Write the records out exactly, so that no picture remains in the copy.

Records provided ▸
───

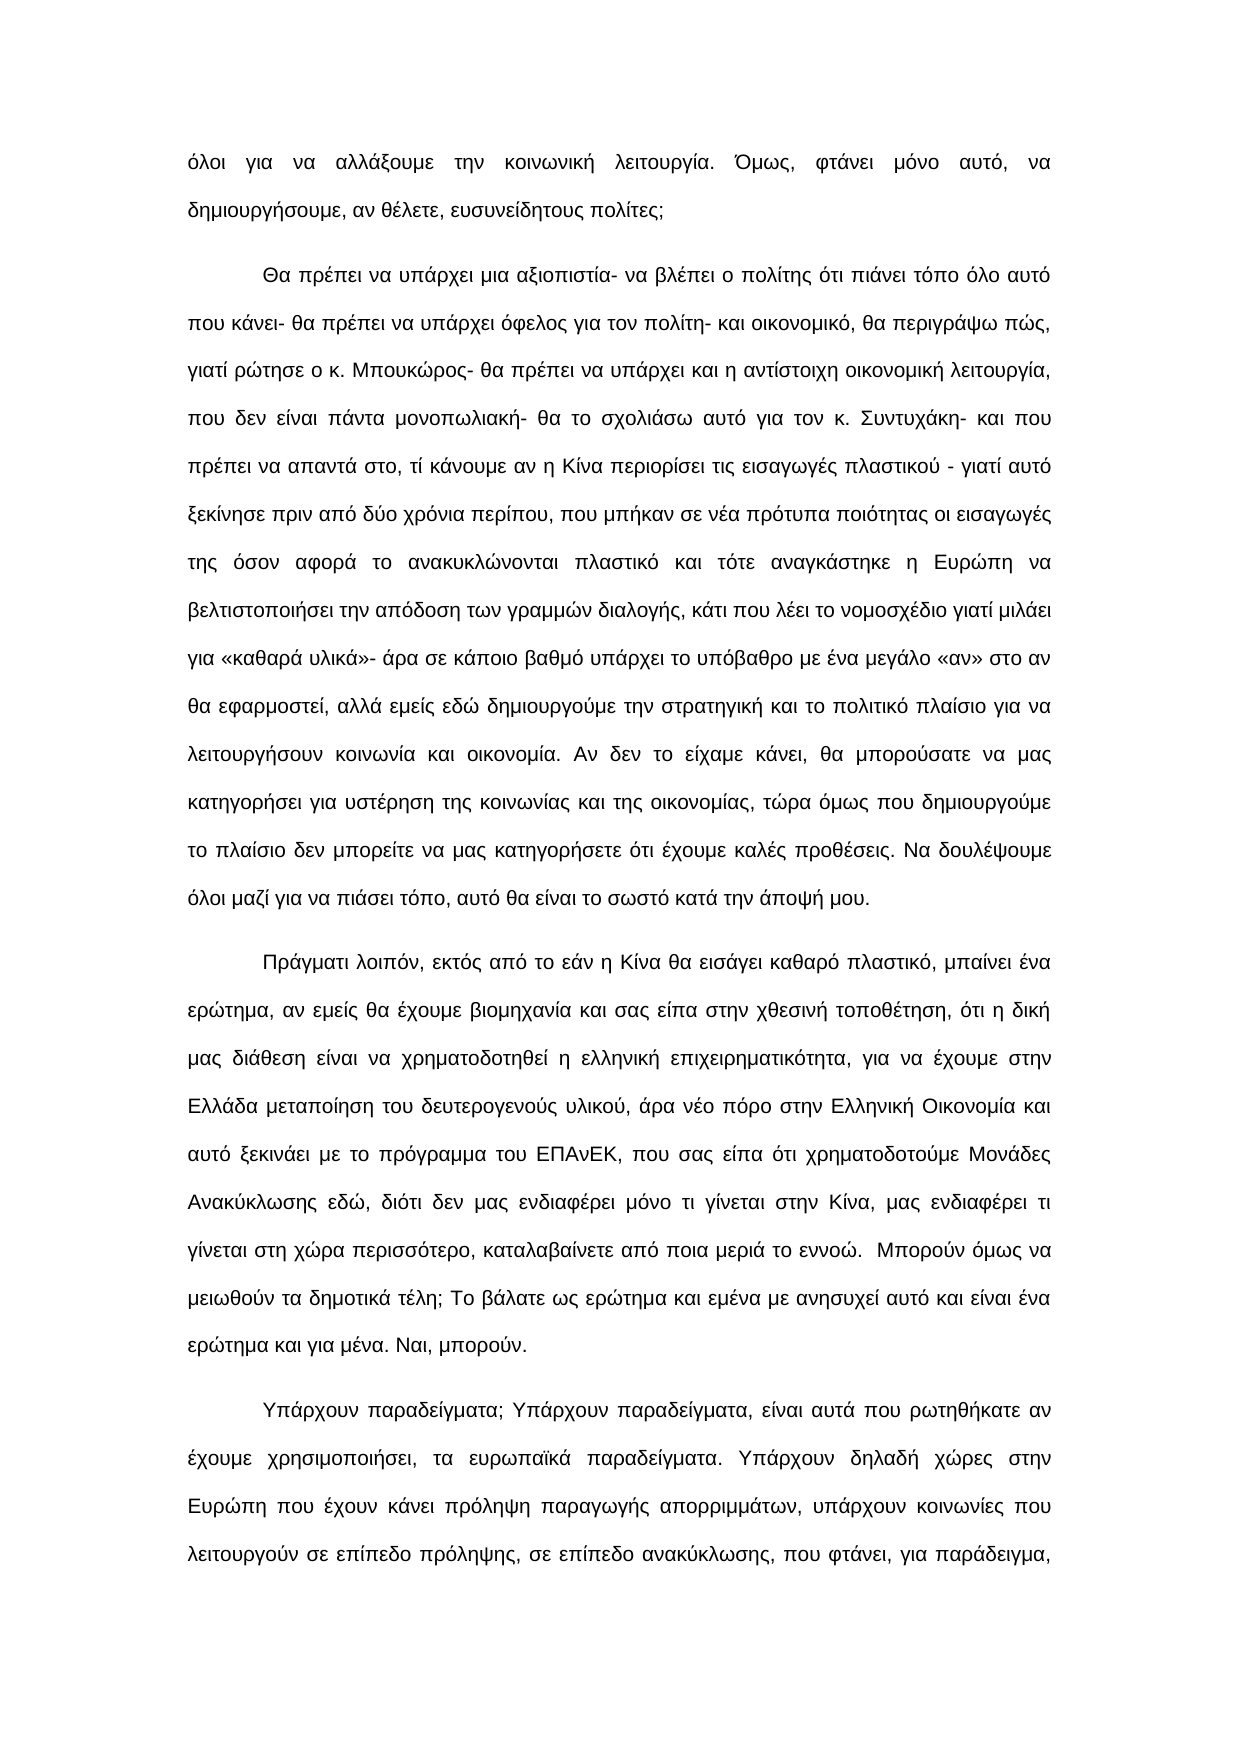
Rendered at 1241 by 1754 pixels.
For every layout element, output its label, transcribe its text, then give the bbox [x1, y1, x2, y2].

text Θα πρέπει να υπάρχει μια αξιοπιστία- να βλέπει ο πολίτης ότι πιάνει τόπο όλο αυτό που κάνει- θα πρέπει να υπάρχει όφελος για τον πολίτη- και οικονομικό, θα περιγράψω πώς, γιατί ρώτησε ο κ. Μπουκώρος- θα πρέπει να υπάρχει και η αντίστοιχη οικονομική λειτουργία, που δεν είναι πάντα μονοπωλιακή- θα το σχολιάσω αυτό για τον κ. Συντυχάκη- και που πρέπει να απαντά στο, τί κάνουμε αν η Κίνα περιορίσει τις εισαγωγές πλαστικού - γιατί αυτό ξεκίνησε πριν από δύο χρόνια περίπου, που μπήκαν σε νέα πρότυπα ποιότητας οι εισαγωγές της όσον αφορά το ανακυκλώνονται πλαστικό και τότε αναγκάστηκε η Ευρώπη να βελτιστοποιήσει την απόδοση των γραμμών διαλογής, κάτι που λέει το νομοσχέδιο γιατί μιλάει για «καθαρά υλικά»- άρα σε κάποιο βαθμό υπάρχει το υπόβαθρο με ένα μεγάλο «αν» στο αν θα εφαρμοστεί, αλλά εμείς εδώ δημιουργούμε την στρατηγική και το πολιτικό πλαίσιο για να λειτουργήσουν κοινωνία και οικονομία. Αν δεν το είχαμε κάνει, θα μπορούσατε να μας κατηγορήσει για υστέρηση της κοινωνίας και της οικονομίας, τώρα όμως που δημιουργούμε το πλαίσιο δεν μπορείτε να μας κατηγορήσετε ότι έχουμε καλές προθέσεις. Να δουλέψουμε όλοι μαζί για να πιάσει τόπο, αυτό θα είναι το σωστό κατά την άποψή μου. [187, 262, 1053, 909]
text Πράγματι λοιπόν, εκτός από το εάν η Κίνα θα εισάγει καθαρό πλαστικό, μπαίνει ένα ερώτημα, αν εμείς θα έχουμε βιομηχανία και σας είπα στην χθεσινή τοποθέτηση, ότι η δική μας διάθεση είναι να χρηματοδοτηθεί η ελληνική επιχειρηματικότητα, για να έχουμε στην Ελλάδα μεταποίηση του δευτερογενούς υλικού, άρα νέο πόρο στην Ελληνική Οικονομία και αυτό ξεκινάει με το πρόγραμμα του ΕΠΑνΕΚ, που σας είπα ότι χρηματοδοτούμε Μονάδες Ανακύκλωσης εδώ, διότι δεν μας ενδιαφέρει μόνο τι γίνεται στην Κίνα, μας ενδιαφέρει τι γίνεται στη χώρα περισσότερο, καταλαβαίνετε από ποια μεριά το εννοώ. Μπορούν όμως να μειωθούν τα δημοτικά τέλη; Το βάλατε ως ερώτημα και εμένα με ανησυχεί αυτό και είναι ένα ερώτημα και για μένα. Ναι, μπορούν. [187, 950, 1053, 1357]
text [187, 1398, 1053, 1566]
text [187, 150, 1053, 222]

───

Task answer ▸
Rendered at 1241 by 1754 pixels.
For every layout element, output its label, transcribe its text, then give the bbox [x1, y1, x2, y2].

text Θα πρέπει να υπάρχει μια αξιοπιστία- να βλέπει ο πολίτης ότι πιάνει τόπο όλο αυτό που κάνει- θα πρέπει να υπάρχει όφελος για τον πολίτη- και οικονομικό, θα περιγράψω πώς, γιατί ρώτησε ο κ. Μπουκώρος- θα πρέπει να υπάρχει και η αντίστοιχη οικονομική λειτουργία, που δεν είναι πάντα μονοπωλιακή- θα το σχολιάσω αυτό για τον κ. Συντυχάκη- και που πρέπει να απαντά στο, τί κάνουμε αν η Κίνα περιορίσει τις εισαγωγές πλαστικού - γιατί αυτό ξεκίνησε πριν από δύο χρόνια περίπου, που μπήκαν σε νέα πρότυπα ποιότητας οι εισαγωγές της όσον αφορά το ανακυκλώνονται πλαστικό και τότε αναγκάστηκε η Ευρώπη να βελτιστοποιήσει την απόδοση των γραμμών διαλογής, κάτι που λέει το νομοσχέδιο γιατί μιλάει για «καθαρά υλικά»- άρα σε κάποιο βαθμό υπάρχει το υπόβαθρο με ένα μεγάλο «αν» στο αν θα εφαρμοστεί, αλλά εμείς εδώ δημιουργούμε την στρατηγική και το πολιτικό πλαίσιο για να λειτουργήσουν κοινωνία και οικονομία. Αν δεν το είχαμε κάνει, θα μπορούσατε να μας κατηγορήσει για υστέρηση της κοινωνίας και της οικονομίας, τώρα όμως που δημιουργούμε το πλαίσιο δεν μπορείτε να μας κατηγορήσετε ότι έχουμε καλές προθέσεις. Να δουλέψουμε όλοι μαζί για να πιάσει τόπο, αυτό θα είναι το σωστό κατά την άποψή μου. [187, 262, 1053, 909]
text Πράγματι λοιπόν, εκτός από το εάν η Κίνα θα εισάγει καθαρό πλαστικό, μπαίνει ένα ερώτημα, αν εμείς θα έχουμε βιομηχανία και σας είπα στην χθεσινή τοποθέτηση, ότι η δική μας διάθεση είναι να χρηματοδοτηθεί η ελληνική επιχειρηματικότητα, για να έχουμε στην Ελλάδα μεταποίηση του δευτερογενούς υλικού, άρα νέο πόρο στην Ελληνική Οικονομία και αυτό ξεκινάει με το πρόγραμμα του ΕΠΑνΕΚ, που σας είπα ότι χρηματοδοτούμε Μονάδες Ανακύκλωσης εδώ, διότι δεν μας ενδιαφέρει μόνο τι γίνεται στην Κίνα, μας ενδιαφέρει τι γίνεται στη χώρα περισσότερο, καταλαβαίνετε από ποια μεριά το εννοώ. Μπορούν όμως να μειωθούν τα δημοτικά τέλη; Το βάλατε ως ερώτημα και εμένα με ανησυχεί αυτό και είναι ένα ερώτημα και για μένα. Ναι, μπορούν. [187, 950, 1053, 1357]
text [187, 1398, 1053, 1566]
text [187, 150, 1053, 222]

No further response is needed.